◆ EXERCISE
Write out each line word for word. Drop pictures.

-- START OF ENTRIES SHOWN --

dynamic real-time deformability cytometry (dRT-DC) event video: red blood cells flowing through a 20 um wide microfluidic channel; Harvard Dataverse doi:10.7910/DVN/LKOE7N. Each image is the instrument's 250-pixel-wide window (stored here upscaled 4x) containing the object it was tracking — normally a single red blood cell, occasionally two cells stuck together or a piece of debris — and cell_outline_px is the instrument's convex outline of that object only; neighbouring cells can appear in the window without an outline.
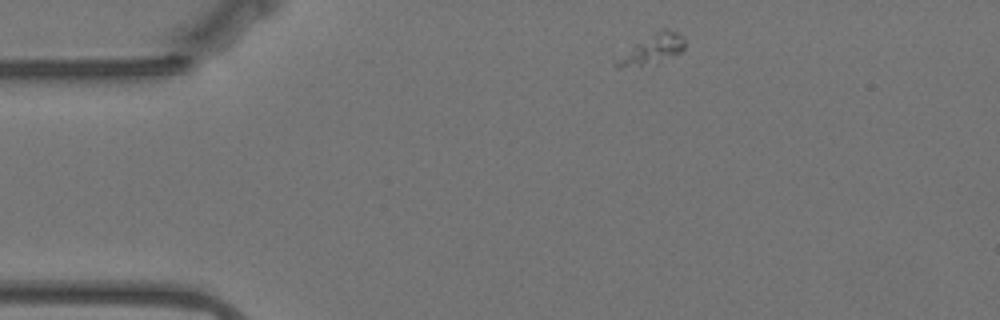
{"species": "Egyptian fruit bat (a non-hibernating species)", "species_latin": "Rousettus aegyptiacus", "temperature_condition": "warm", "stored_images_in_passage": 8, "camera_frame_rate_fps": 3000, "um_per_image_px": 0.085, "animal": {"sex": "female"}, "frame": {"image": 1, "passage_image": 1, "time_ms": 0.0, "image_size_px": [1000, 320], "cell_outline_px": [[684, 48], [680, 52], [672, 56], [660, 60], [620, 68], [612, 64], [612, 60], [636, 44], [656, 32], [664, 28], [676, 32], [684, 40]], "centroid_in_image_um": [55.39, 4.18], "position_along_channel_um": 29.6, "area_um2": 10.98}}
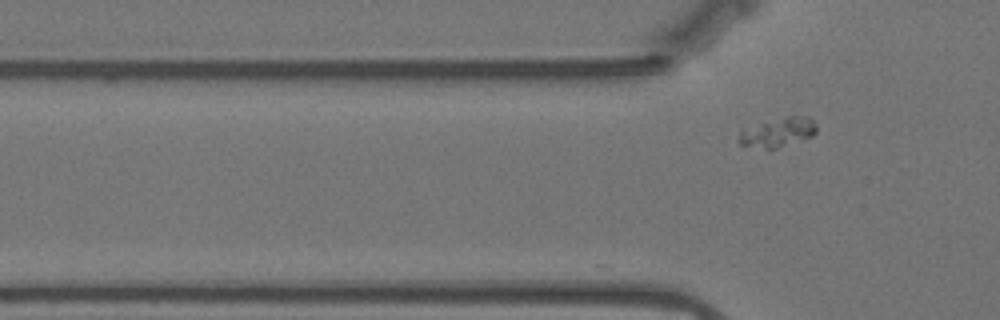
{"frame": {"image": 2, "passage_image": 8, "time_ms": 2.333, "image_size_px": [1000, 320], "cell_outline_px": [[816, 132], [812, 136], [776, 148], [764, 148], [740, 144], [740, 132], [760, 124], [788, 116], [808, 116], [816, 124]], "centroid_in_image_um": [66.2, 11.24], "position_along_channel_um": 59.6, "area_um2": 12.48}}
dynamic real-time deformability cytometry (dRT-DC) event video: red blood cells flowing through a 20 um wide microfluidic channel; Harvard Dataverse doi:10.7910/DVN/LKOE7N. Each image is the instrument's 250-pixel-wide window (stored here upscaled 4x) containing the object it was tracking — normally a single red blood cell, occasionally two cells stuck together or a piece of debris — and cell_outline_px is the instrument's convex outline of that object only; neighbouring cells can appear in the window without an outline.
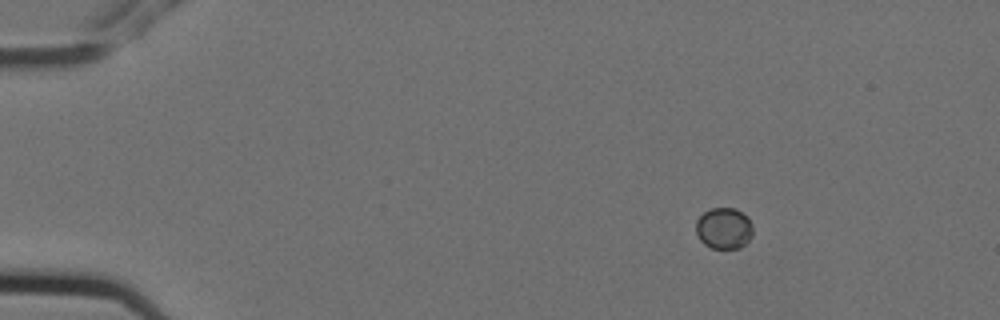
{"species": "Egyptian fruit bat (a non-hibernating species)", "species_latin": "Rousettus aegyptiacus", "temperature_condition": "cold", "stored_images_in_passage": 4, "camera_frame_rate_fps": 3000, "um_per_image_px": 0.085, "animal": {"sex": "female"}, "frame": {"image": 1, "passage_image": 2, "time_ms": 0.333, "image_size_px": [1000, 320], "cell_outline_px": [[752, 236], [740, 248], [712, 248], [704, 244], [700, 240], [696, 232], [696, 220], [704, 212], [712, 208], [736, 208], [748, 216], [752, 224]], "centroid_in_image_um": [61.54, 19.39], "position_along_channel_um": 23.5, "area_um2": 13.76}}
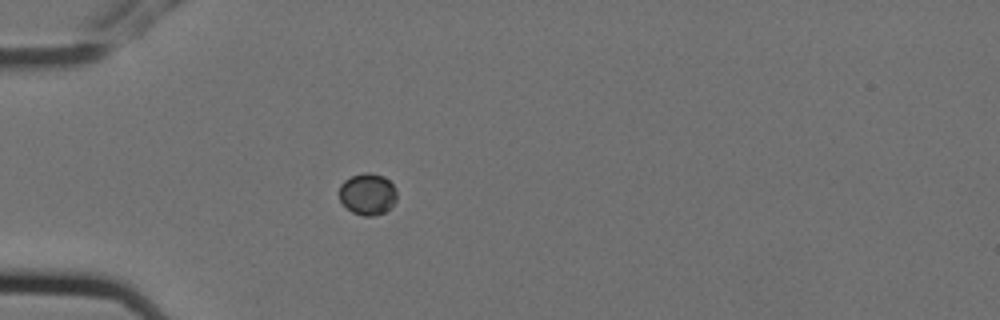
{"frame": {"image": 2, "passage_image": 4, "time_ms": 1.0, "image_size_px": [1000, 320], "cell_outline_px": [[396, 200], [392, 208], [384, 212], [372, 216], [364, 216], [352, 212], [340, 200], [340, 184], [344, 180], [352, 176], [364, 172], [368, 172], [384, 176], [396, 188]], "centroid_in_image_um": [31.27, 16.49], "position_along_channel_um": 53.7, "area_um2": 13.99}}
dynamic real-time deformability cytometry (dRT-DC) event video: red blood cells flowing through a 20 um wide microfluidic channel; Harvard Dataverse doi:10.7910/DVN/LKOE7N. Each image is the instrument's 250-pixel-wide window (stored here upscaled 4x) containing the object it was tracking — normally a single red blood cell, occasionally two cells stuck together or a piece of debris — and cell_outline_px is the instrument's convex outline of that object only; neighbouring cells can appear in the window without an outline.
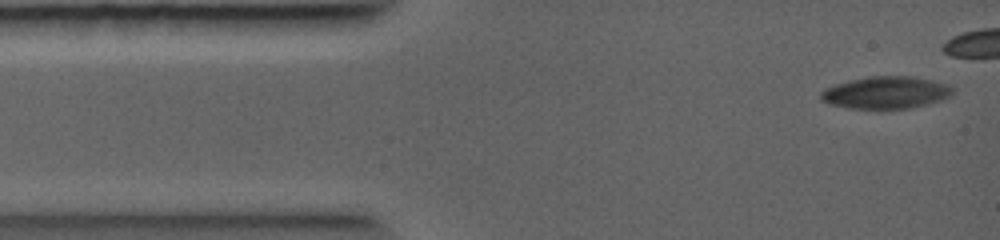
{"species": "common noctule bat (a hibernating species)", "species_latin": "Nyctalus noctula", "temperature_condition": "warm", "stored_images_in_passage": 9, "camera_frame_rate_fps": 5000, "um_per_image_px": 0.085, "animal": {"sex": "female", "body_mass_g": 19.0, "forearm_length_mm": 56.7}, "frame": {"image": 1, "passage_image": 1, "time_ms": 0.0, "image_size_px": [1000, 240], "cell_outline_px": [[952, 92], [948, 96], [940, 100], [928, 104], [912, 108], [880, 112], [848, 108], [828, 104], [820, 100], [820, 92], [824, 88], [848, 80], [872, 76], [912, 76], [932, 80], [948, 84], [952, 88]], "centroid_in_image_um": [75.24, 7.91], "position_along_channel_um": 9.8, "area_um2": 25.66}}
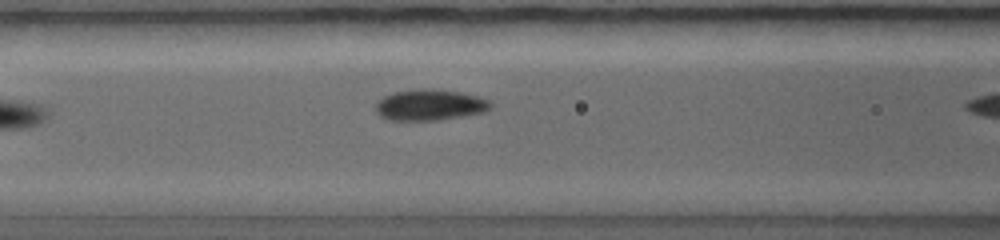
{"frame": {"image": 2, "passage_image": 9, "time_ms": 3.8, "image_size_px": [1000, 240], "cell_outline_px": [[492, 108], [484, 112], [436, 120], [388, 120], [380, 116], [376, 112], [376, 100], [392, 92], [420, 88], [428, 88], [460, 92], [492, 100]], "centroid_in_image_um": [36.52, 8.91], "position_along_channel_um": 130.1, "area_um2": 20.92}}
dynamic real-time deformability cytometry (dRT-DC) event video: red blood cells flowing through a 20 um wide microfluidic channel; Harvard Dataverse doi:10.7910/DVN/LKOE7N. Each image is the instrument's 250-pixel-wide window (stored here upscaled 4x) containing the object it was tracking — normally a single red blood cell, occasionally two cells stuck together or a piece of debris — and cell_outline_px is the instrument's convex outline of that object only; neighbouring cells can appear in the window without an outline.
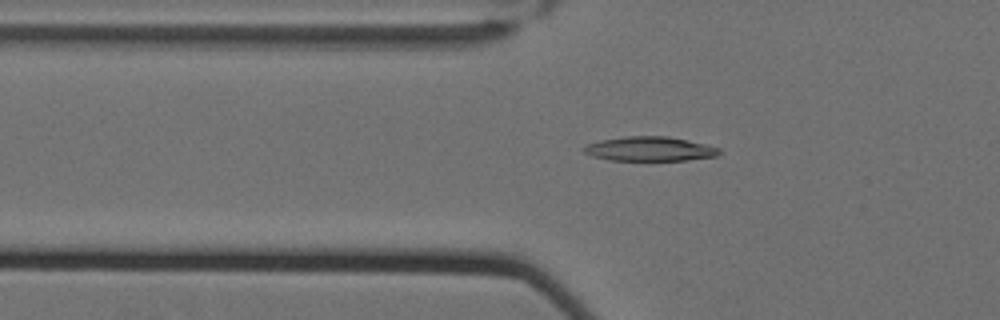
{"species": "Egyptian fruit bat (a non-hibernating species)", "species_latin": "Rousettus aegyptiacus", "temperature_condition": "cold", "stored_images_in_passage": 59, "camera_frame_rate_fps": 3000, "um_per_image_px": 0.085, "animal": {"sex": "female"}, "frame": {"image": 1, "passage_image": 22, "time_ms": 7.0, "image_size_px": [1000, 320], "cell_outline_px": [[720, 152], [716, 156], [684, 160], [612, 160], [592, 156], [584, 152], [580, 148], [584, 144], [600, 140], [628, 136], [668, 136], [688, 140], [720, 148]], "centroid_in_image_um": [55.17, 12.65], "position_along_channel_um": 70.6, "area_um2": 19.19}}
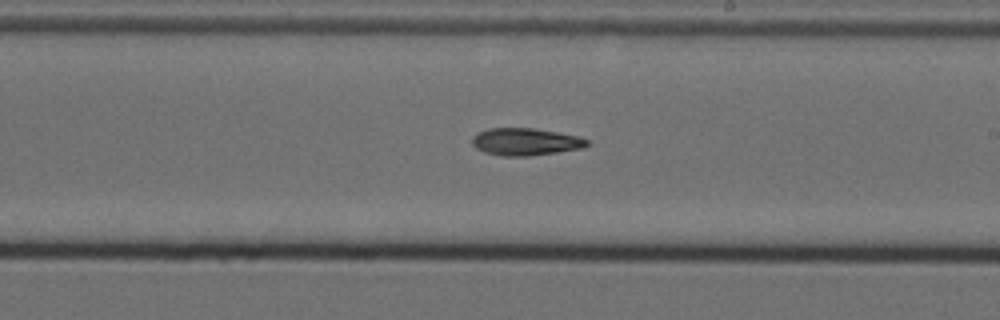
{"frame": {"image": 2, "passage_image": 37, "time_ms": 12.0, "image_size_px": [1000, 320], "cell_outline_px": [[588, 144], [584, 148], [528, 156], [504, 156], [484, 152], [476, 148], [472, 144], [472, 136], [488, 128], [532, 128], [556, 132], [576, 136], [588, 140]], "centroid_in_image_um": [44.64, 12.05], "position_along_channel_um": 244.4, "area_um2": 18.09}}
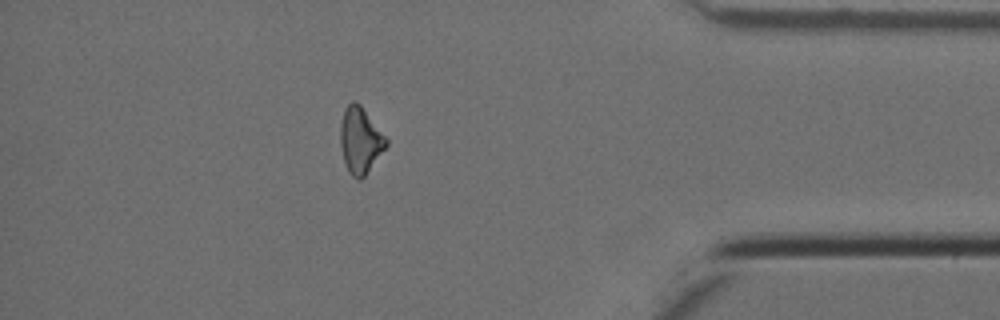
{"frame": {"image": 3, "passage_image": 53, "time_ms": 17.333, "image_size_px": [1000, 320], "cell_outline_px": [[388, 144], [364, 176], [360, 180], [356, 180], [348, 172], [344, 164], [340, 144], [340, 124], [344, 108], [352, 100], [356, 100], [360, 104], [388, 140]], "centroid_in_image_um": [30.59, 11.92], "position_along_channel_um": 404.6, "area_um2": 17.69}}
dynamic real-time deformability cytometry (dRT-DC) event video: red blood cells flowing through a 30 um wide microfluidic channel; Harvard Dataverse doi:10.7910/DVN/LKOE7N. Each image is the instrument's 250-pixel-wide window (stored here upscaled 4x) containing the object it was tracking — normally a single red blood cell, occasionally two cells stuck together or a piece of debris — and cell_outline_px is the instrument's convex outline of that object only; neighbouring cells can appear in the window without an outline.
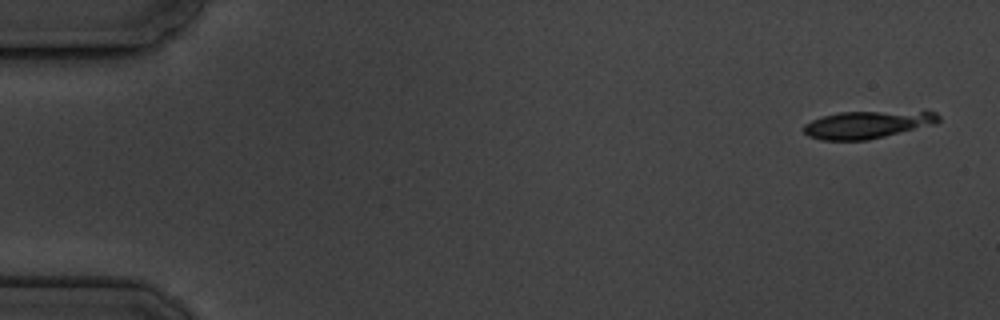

-- END OF ENTRIES SHOWN --

◆ COMPLETE ANSWER
dynamic real-time deformability cytometry (dRT-DC) event video: red blood cells flowing through a 20 um wide microfluidic channel; Harvard Dataverse doi:10.7910/DVN/LKOE7N. Each image is the instrument's 250-pixel-wide window (stored here upscaled 4x) containing the object it was tracking — normally a single red blood cell, occasionally two cells stuck together or a piece of debris — and cell_outline_px is the instrument's convex outline of that object only; neighbouring cells can appear in the window without an outline.
{"species": "Egyptian fruit bat (a non-hibernating species)", "species_latin": "Rousettus aegyptiacus", "temperature_condition": "warm", "stored_images_in_passage": 8, "camera_frame_rate_fps": 3000, "um_per_image_px": 0.085, "animal": {"sex": "female"}, "frame": {"image": 1, "passage_image": 1, "time_ms": 0.0, "image_size_px": [1000, 320], "cell_outline_px": [[684, 48], [680, 52], [672, 56], [660, 60], [620, 68], [612, 64], [612, 60], [636, 44], [656, 32], [664, 28], [676, 32], [684, 40]], "centroid_in_image_um": [55.39, 4.18], "position_along_channel_um": 29.6, "area_um2": 10.98}}
{"frame": {"image": 2, "passage_image": 8, "time_ms": 2.333, "image_size_px": [1000, 320], "cell_outline_px": [[816, 132], [812, 136], [776, 148], [764, 148], [740, 144], [740, 132], [760, 124], [788, 116], [808, 116], [816, 124]], "centroid_in_image_um": [66.2, 11.24], "position_along_channel_um": 59.6, "area_um2": 12.48}}
dynamic real-time deformability cytometry (dRT-DC) event video: red blood cells flowing through a 20 um wide microfluidic channel; Harvard Dataverse doi:10.7910/DVN/LKOE7N. Each image is the instrument's 250-pixel-wide window (stored here upscaled 4x) containing the object it was tracking — normally a single red blood cell, occasionally two cells stuck together or a piece of debris — and cell_outline_px is the instrument's convex outline of that object only; neighbouring cells can appear in the window without an outline.
{"species": "Egyptian fruit bat (a non-hibernating species)", "species_latin": "Rousettus aegyptiacus", "temperature_condition": "cold", "stored_images_in_passage": 4, "camera_frame_rate_fps": 3000, "um_per_image_px": 0.085, "animal": {"sex": "female"}, "frame": {"image": 1, "passage_image": 2, "time_ms": 0.333, "image_size_px": [1000, 320], "cell_outline_px": [[752, 236], [740, 248], [712, 248], [704, 244], [700, 240], [696, 232], [696, 220], [704, 212], [712, 208], [736, 208], [748, 216], [752, 224]], "centroid_in_image_um": [61.54, 19.39], "position_along_channel_um": 23.5, "area_um2": 13.76}}
{"frame": {"image": 2, "passage_image": 4, "time_ms": 1.0, "image_size_px": [1000, 320], "cell_outline_px": [[396, 200], [392, 208], [384, 212], [372, 216], [364, 216], [352, 212], [340, 200], [340, 184], [344, 180], [352, 176], [364, 172], [368, 172], [384, 176], [396, 188]], "centroid_in_image_um": [31.27, 16.49], "position_along_channel_um": 53.7, "area_um2": 13.99}}
dynamic real-time deformability cytometry (dRT-DC) event video: red blood cells flowing through a 20 um wide microfluidic channel; Harvard Dataverse doi:10.7910/DVN/LKOE7N. Each image is the instrument's 250-pixel-wide window (stored here upscaled 4x) containing the object it was tracking — normally a single red blood cell, occasionally two cells stuck together or a piece of debris — and cell_outline_px is the instrument's convex outline of that object only; neighbouring cells can appear in the window without an outline.
{"species": "common noctule bat (a hibernating species)", "species_latin": "Nyctalus noctula", "temperature_condition": "warm", "stored_images_in_passage": 9, "camera_frame_rate_fps": 5000, "um_per_image_px": 0.085, "animal": {"sex": "female", "body_mass_g": 19.0, "forearm_length_mm": 56.7}, "frame": {"image": 1, "passage_image": 1, "time_ms": 0.0, "image_size_px": [1000, 240], "cell_outline_px": [[952, 92], [948, 96], [940, 100], [928, 104], [912, 108], [880, 112], [848, 108], [828, 104], [820, 100], [820, 92], [824, 88], [848, 80], [872, 76], [912, 76], [932, 80], [948, 84], [952, 88]], "centroid_in_image_um": [75.24, 7.91], "position_along_channel_um": 9.8, "area_um2": 25.66}}
{"frame": {"image": 2, "passage_image": 9, "time_ms": 3.8, "image_size_px": [1000, 240], "cell_outline_px": [[492, 108], [484, 112], [436, 120], [388, 120], [380, 116], [376, 112], [376, 100], [392, 92], [420, 88], [428, 88], [460, 92], [492, 100]], "centroid_in_image_um": [36.52, 8.91], "position_along_channel_um": 130.1, "area_um2": 20.92}}
dynamic real-time deformability cytometry (dRT-DC) event video: red blood cells flowing through a 20 um wide microfluidic channel; Harvard Dataverse doi:10.7910/DVN/LKOE7N. Each image is the instrument's 250-pixel-wide window (stored here upscaled 4x) containing the object it was tracking — normally a single red blood cell, occasionally two cells stuck together or a piece of debris — and cell_outline_px is the instrument's convex outline of that object only; neighbouring cells can appear in the window without an outline.
{"species": "Egyptian fruit bat (a non-hibernating species)", "species_latin": "Rousettus aegyptiacus", "temperature_condition": "cold", "stored_images_in_passage": 59, "camera_frame_rate_fps": 3000, "um_per_image_px": 0.085, "animal": {"sex": "female"}, "frame": {"image": 1, "passage_image": 22, "time_ms": 7.0, "image_size_px": [1000, 320], "cell_outline_px": [[720, 152], [716, 156], [684, 160], [612, 160], [592, 156], [584, 152], [580, 148], [584, 144], [600, 140], [628, 136], [668, 136], [688, 140], [720, 148]], "centroid_in_image_um": [55.17, 12.65], "position_along_channel_um": 70.6, "area_um2": 19.19}}
{"frame": {"image": 2, "passage_image": 37, "time_ms": 12.0, "image_size_px": [1000, 320], "cell_outline_px": [[588, 144], [584, 148], [528, 156], [504, 156], [484, 152], [476, 148], [472, 144], [472, 136], [488, 128], [532, 128], [556, 132], [576, 136], [588, 140]], "centroid_in_image_um": [44.64, 12.05], "position_along_channel_um": 244.4, "area_um2": 18.09}}
{"frame": {"image": 3, "passage_image": 53, "time_ms": 17.333, "image_size_px": [1000, 320], "cell_outline_px": [[388, 144], [364, 176], [360, 180], [356, 180], [348, 172], [344, 164], [340, 144], [340, 124], [344, 108], [352, 100], [356, 100], [360, 104], [388, 140]], "centroid_in_image_um": [30.59, 11.92], "position_along_channel_um": 404.6, "area_um2": 17.69}}
dynamic real-time deformability cytometry (dRT-DC) event video: red blood cells flowing through a 30 um wide microfluidic channel; Harvard Dataverse doi:10.7910/DVN/LKOE7N. Each image is the instrument's 250-pixel-wide window (stored here upscaled 4x) containing the object it was tracking — normally a single red blood cell, occasionally two cells stuck together or a piece of debris — and cell_outline_px is the instrument's convex outline of that object only; neighbouring cells can appear in the window without an outline.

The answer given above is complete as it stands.